━━ Document passage ━━
My goal was to feed the data to my script through standard input. I’d choose the location and year on the USNO site, copy the text that appears on the followup page,

and then pipe the text on the clipboard to my script via pbpaste:

pbpaste | sunplot

The result would be a PNG file in the current working directory, named according to the location and year—in this case, Chicago, IL-2023.png.

As you can see, I’ve added the name and year as a title in the upper left corner and the latitude and longitude in the lower right corner. Also, the curves are labeled at their peaks or valleys, as appropriate. As before, the main curves are given in Standard Time (as the USNO presents it in its tables) and the curves associated with the darker yellow are given in Daylight Saving Time.

Here’s the code for sunplot:

python:
  1:  #!/usr/bin/env python
  2:  
  3:  import sys
  4:  import re
  5:  from dateutil.parser import parse
  6:  from datetime import datetime
  7:  from datetime import timedelta
  8:  from matplotlib import pyplot as plt
  9:  import matplotlib.dates as mdates
 10:  from matplotlib.ticker import MultipleLocator, FormatStrFormatter
 11:  
 12:  
 13:  # Functions
 14:  
 15:  def headerInfo(header):
 16:    "Return location name, coordinates, and year from the USNO header lines."
 17:  
 18:    # Get the place name from the middle of the top line
 19:    left = 'o  ,    o  ,'
 20:    right = 'Astronomical Applications Dept.'
 21:    placeName = re.search(rf'{left}(.+){right}', header[0]).group(1).strip()
 22:  
 23:    # If the place name ends with a comma, a space, and a pair of capitals,
 24:    # assume it's in location, ST format and capitalize the location while
 25:    # keeping the state as all uppercase. Otherwise, capitalize all the words.
 26:    if re.match(r', [A-Z][A-Z]', placeName[-4:]):
 27:      placeParts = placeName.split(', ')
 28:      location = ', '.join(placeParts[:-1]).title()
 29:      state = placeParts[-1]
 30:      placeName = f'{location}, {state}'
 31:    else:
 32:      placeName = placeName.title()
 33:  
 34:    # The year is at a specific spot on the second line
 35:    year = int(header[1][80:84])
 36:  
 37:    # The latitude and longitude are at specific spots on the second line
 38:    longString = header[1][10:17]
 39:    latString = header[1][19:25]
 40:  
 41:    # Reformat the latitude into d° m′ N format (could be S)
 42:    dir = latString[0]
 43:    degree, minute = latString[1:].split()
━━━
━━ Data for review ━━
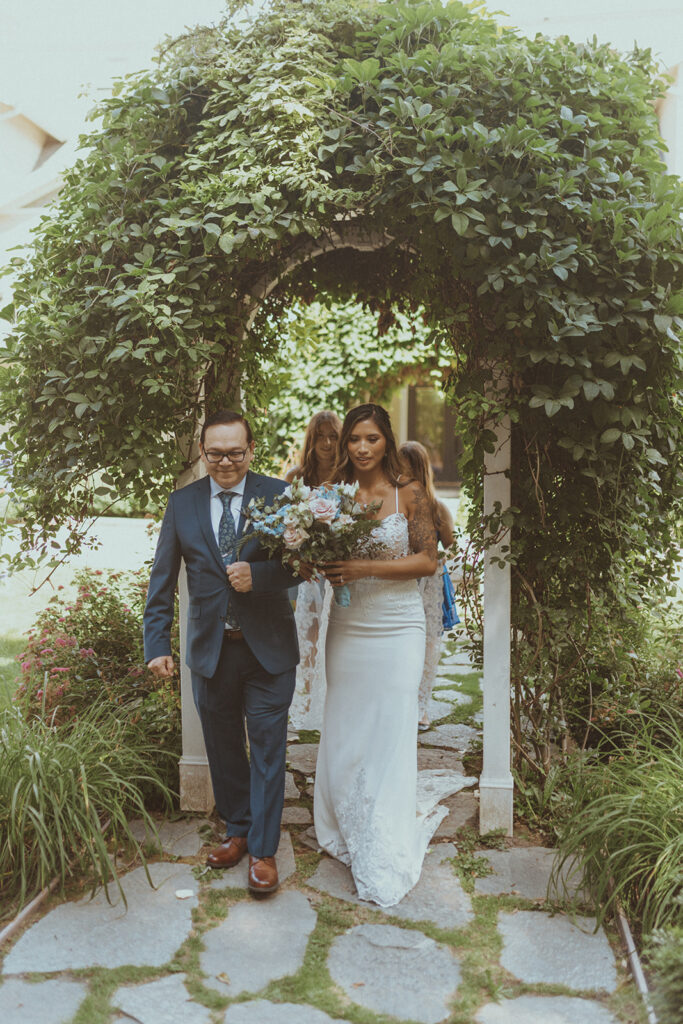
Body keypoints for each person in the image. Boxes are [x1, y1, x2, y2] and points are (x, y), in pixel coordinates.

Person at [314, 403, 467, 907]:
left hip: (398, 626)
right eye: (353, 439)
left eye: (371, 439)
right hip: (349, 625)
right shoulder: (331, 498)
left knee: (392, 723)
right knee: (347, 722)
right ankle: (346, 814)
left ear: (387, 441)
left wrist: (359, 568)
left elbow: (427, 560)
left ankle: (383, 823)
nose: (360, 448)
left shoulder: (412, 494)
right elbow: (315, 556)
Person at [143, 410, 299, 896]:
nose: (225, 462)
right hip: (211, 652)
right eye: (215, 454)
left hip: (269, 649)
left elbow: (303, 564)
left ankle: (265, 851)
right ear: (204, 453)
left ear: (252, 450)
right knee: (224, 749)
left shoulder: (278, 495)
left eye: (235, 452)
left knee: (269, 749)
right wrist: (156, 644)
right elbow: (162, 579)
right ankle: (237, 830)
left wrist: (263, 577)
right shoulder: (182, 503)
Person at [285, 411, 342, 731]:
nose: (327, 443)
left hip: (337, 567)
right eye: (321, 436)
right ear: (312, 439)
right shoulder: (297, 475)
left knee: (336, 633)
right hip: (304, 570)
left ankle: (332, 696)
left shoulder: (349, 476)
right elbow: (283, 521)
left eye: (333, 436)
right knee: (305, 633)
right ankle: (306, 695)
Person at [399, 441, 455, 731]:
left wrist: (438, 557)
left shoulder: (436, 508)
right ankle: (402, 701)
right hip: (401, 580)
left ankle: (422, 705)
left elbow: (451, 545)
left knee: (430, 645)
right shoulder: (392, 502)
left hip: (431, 584)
━━━
## Tasks and exercises
1. From the sunplot script passage, list every module it loads with a statement that starts with the word "import" rather than "from".
2. Answer these questions using the sunplot script passage:
(a) What command line sends the clipboard text to the script?
(b) In which time are the main curves given?
(c) Which slice of the second header line does the script read to get the year?
3. Continue the sunplot script code from its last line, in the same Python style.
The items have no role here.

## Written responses
1. sys, re, matplotlib.dates (loaded as mdates)

2.
(a) pbpaste | sunplot
(b) Standard Time
(c) header[1][80:84]

3.
 44:    lat = f'{int(degree)}° {int(minute)}′ {dir}'
 45:  
 46:    # Reformat the longitude into d° m′ W format
 47:    dir = longString[0]
 48:    degree, minute = longString[1:].split()
 49:    long = f'{int(degree)}° {int(minute)}′ {dir}'
 50:  
 51:    return placeName, lat, long, year
 52:  
 53:  def bodyInfo(body, isLeap):
 54:    "Return lists of sunrise, sunset, and daylight length hours from the USNO body lines."
 55:  
 56:    # Initialize
 57:    sunrises = []
 58:    sunsets = []
 59:    lengths = []
 60:  
 61:    # Lengths of monthly columns
 62:    if isLeap:
 63:      daysInMonth = [31, 29, 31, 30, 31, 30, 31, 31, 30, 31, 30, 31]
 64:    else:
 65:      daysInMonth = [31, 28, 31, 30, 31, 30, 31, 31, 30, 31, 30, 31]
 66:  
 67:    # Rise and set character start positions for each month
 68:    risePos = [ 4 + 11*i for i in range(12) ]
 69:    setPos = [ 9 + 11*i for i in range(12) ]
 70:  
 71:    # Collect data from each day
 72:    for m in range(12):
 73:      for d in range(daysInMonth[m]):
 74:        riseString = body[d][risePos[m]:risePos[m]+4]
 75:        hour, minute = int(riseString[:2]), int(riseString[-2:])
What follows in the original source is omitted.